ZU LÖSENDE AUFGABE. Nenne in der Reihenfolge ihres Auftretens alle Städte und Länder, die im Studientext als Substantiv vorkommen.

STUDIENTEXT.

• • • •

Der französische Staatspräsident Jacques Chirac wirkte gestern Mittag am Ende des Herbstgipfels in Brüssel noch selbstzufriedener als sonst. Die Zusatzaufgabe als Sprecher des deutschen Bundeskanzlers scheint ihm zu behagen. Kein Wunder, feiert doch die französische Presse seit Tagen die siamesischen Zwillinge Deutschland und Frankreich. Der Pariser Figaro sieht den deutsch-französischen Staat in greifbare Nähe rücken, und Le Monde glaubt, den anderen Staaten müsse die Tatsache, dass Chirac am zweiten Gipfeltag den in Berlin unabkömmlichen Kanzler vertrat, eine Warnung sein: Wer nicht mithalten wolle beim Tempo der Integration, müsse eben draußen bleiben.

• • • •

BEREITGESTELLTES MATERIAL.
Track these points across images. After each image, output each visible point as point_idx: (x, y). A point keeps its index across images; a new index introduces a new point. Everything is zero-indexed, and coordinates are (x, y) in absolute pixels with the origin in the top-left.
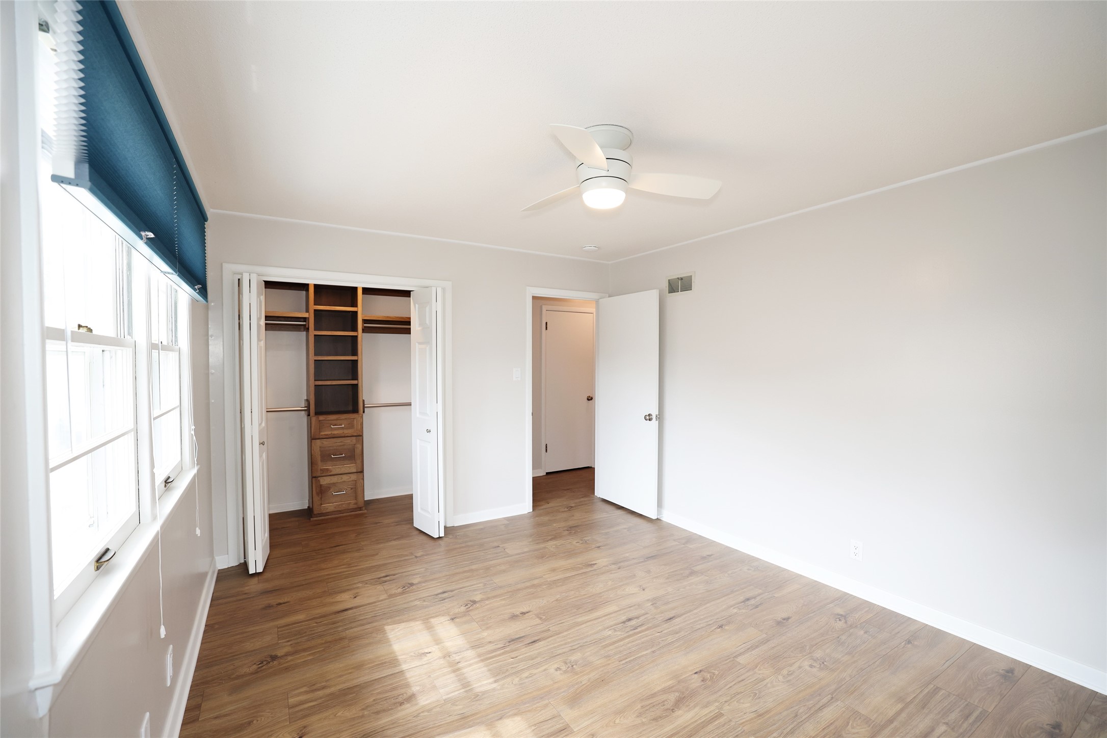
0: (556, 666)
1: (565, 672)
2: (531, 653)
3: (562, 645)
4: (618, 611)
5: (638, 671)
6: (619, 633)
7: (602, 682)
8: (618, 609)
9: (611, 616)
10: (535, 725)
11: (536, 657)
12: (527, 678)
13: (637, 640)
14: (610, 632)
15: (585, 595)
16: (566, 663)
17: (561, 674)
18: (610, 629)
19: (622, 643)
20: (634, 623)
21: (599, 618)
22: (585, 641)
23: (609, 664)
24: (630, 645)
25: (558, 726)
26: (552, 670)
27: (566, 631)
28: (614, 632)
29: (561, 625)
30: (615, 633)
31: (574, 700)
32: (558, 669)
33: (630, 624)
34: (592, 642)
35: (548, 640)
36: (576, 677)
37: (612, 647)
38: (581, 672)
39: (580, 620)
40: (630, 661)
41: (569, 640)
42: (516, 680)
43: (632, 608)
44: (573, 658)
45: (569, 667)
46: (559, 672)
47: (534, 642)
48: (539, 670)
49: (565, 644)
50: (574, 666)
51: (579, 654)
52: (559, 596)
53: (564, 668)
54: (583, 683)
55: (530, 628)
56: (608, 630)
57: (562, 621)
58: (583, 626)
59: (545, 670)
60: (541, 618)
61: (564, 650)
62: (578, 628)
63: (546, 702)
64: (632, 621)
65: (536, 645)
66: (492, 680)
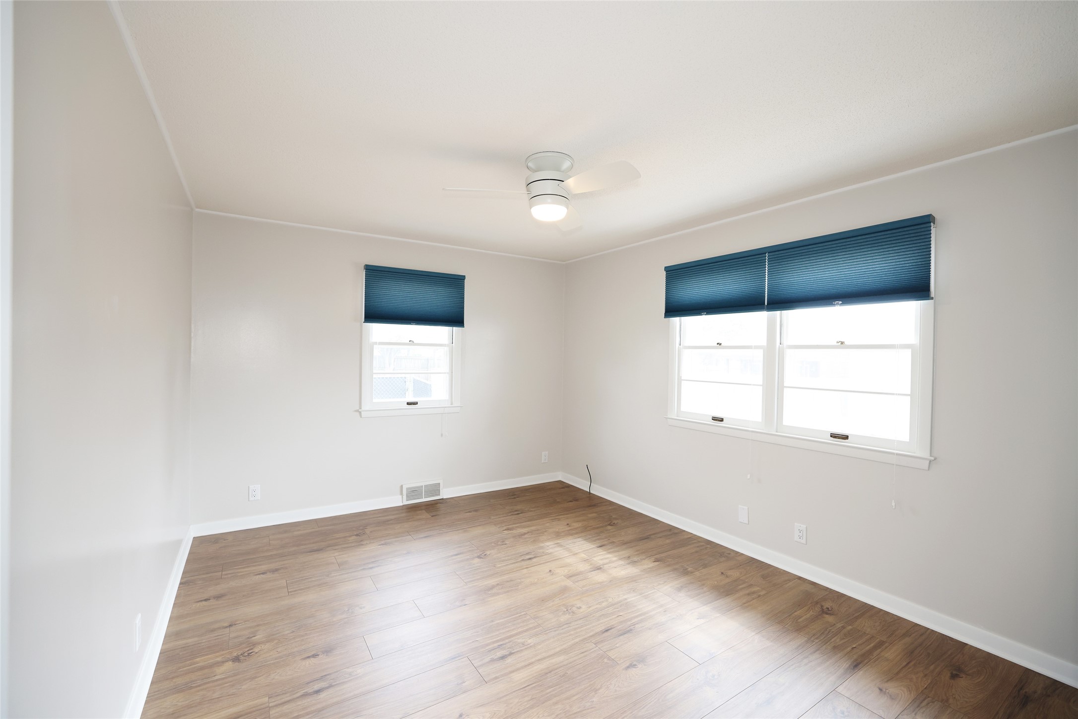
0: (581, 610)
1: (573, 606)
2: (606, 620)
3: (579, 628)
4: (513, 672)
5: (513, 606)
6: (519, 641)
7: (543, 600)
8: (512, 674)
9: (523, 664)
10: (588, 578)
11: (600, 616)
12: (603, 602)
13: (504, 633)
14: (529, 641)
15: (556, 703)
16: (573, 612)
17: (576, 605)
18: (529, 646)
19: (520, 630)
20: (498, 654)
21: (539, 660)
22: (557, 632)
23: (536, 612)
24: (513, 628)
25: (574, 578)
26: (584, 607)
27: (577, 643)
28: (524, 642)
29: (583, 651)
30: (524, 640)
31: (564, 590)
32: (580, 608)
33: (505, 651)
34: (549, 631)
35: (594, 632)
36: (564, 603)
37: (531, 626)
38: (560, 606)
39: (562, 658)
40: (517, 613)
41: (572, 632)
42: (610, 600)
43: (494, 676)
44: (567, 616)
45: (570, 609)
46: (578, 606)
47: (607, 631)
48: (595, 607)
49: (575, 629)
50: (566, 610)
51: (562, 620)
52: (594, 699)
53: (574, 609)
54: (558, 599)
55: (617, 645)
56: (531, 645)
57: (583, 655)
58: (558, 649)
59: (590, 607)
60: (609, 658)
61: (576, 623)
62: (564, 646)
63: (584, 589)
64: (501, 655)
65: (603, 628)
66: (629, 600)
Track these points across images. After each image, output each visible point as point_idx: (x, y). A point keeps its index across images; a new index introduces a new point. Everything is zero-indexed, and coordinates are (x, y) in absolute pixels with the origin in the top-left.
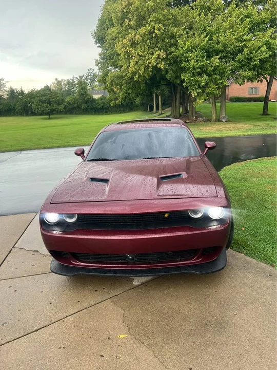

• • • •

LÖSUNG. Brüssel, Deutschland, Frankreich, Berlin